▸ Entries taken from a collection

%%

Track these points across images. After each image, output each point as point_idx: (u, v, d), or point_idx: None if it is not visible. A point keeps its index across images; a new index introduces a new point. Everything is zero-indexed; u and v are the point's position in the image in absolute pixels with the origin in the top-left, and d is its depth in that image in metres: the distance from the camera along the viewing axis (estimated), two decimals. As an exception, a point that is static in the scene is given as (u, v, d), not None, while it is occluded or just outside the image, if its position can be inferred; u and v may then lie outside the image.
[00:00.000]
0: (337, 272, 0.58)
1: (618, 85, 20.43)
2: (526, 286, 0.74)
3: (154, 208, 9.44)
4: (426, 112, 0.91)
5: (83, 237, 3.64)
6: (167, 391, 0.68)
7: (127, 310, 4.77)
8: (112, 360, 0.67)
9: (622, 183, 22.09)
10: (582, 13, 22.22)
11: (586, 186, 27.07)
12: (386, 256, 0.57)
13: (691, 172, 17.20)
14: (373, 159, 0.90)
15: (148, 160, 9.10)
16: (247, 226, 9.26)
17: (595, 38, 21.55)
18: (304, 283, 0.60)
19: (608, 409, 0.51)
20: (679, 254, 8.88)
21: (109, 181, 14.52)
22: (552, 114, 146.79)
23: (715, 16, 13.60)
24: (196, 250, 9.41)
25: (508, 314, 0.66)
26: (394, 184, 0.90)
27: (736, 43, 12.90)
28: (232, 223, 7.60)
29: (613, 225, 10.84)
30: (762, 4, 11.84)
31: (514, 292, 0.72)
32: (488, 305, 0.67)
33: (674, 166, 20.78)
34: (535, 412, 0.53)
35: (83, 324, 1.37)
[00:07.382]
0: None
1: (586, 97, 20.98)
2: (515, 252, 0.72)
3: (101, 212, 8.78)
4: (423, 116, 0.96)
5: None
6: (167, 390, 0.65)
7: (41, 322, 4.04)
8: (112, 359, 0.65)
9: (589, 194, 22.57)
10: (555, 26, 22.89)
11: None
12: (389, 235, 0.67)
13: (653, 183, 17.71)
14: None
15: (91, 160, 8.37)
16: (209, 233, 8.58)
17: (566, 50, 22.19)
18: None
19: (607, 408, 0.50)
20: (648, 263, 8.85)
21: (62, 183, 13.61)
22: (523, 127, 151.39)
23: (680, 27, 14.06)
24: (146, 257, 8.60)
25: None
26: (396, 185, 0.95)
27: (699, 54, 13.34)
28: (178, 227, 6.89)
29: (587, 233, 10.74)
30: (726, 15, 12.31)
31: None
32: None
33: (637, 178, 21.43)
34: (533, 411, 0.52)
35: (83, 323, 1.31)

%%

▸ WHAT TO WORK ON
Extract each entry in full, exactly as given.

▸ ANSWER SPACE
Track these points across images. After each image, output each point as point_idx: (u, v, d), or point_idx: None if it is not visible. A point keeps its index across images; a new index introduces a new point. Everything is zero-indexed; u and v are the point's position in the image in absolute pixels with the origin in the top-left, and d is its depth in that image in metres: the distance from the camera along the viewing axis (estimated), two decimals. As an exception, a point that is static in the scene is given as (u, v, d), not None, while it is occluded or just outside the image, if its position can be inferred; u and v may then lie outside the image.
[00:00.000]
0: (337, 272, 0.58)
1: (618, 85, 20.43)
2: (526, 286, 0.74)
3: (154, 208, 9.44)
4: (426, 112, 0.91)
5: (83, 237, 3.64)
6: (167, 391, 0.68)
7: (127, 310, 4.77)
8: (112, 360, 0.67)
9: (622, 183, 22.09)
10: (582, 13, 22.22)
11: (586, 186, 27.07)
12: (386, 256, 0.57)
13: (691, 172, 17.20)
14: (373, 159, 0.90)
15: (148, 160, 9.10)
16: (247, 226, 9.26)
17: (595, 38, 21.55)
18: (304, 283, 0.60)
19: (608, 409, 0.51)
20: (679, 254, 8.88)
21: (109, 181, 14.52)
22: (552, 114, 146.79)
23: (715, 16, 13.60)
24: (196, 250, 9.41)
25: (508, 314, 0.66)
26: (394, 184, 0.90)
27: (736, 43, 12.90)
28: (232, 223, 7.60)
29: (613, 225, 10.84)
30: (762, 4, 11.84)
31: (514, 292, 0.72)
32: (488, 305, 0.67)
33: (674, 166, 20.78)
34: (535, 412, 0.53)
35: (83, 324, 1.37)
[00:07.382]
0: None
1: (586, 97, 20.98)
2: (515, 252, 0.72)
3: (101, 212, 8.78)
4: (423, 116, 0.96)
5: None
6: (167, 390, 0.65)
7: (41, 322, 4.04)
8: (112, 359, 0.65)
9: (589, 194, 22.57)
10: (555, 26, 22.89)
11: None
12: (389, 235, 0.67)
13: (653, 183, 17.71)
14: None
15: (91, 160, 8.37)
16: (209, 233, 8.58)
17: (566, 50, 22.19)
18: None
19: (607, 408, 0.50)
20: (648, 263, 8.85)
21: (62, 183, 13.61)
22: (523, 127, 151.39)
23: (680, 27, 14.06)
24: (146, 257, 8.60)
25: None
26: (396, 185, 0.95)
27: (699, 54, 13.34)
28: (178, 227, 6.89)
29: (587, 233, 10.74)
30: (726, 15, 12.31)
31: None
32: None
33: (637, 178, 21.43)
34: (533, 411, 0.52)
35: (83, 323, 1.31)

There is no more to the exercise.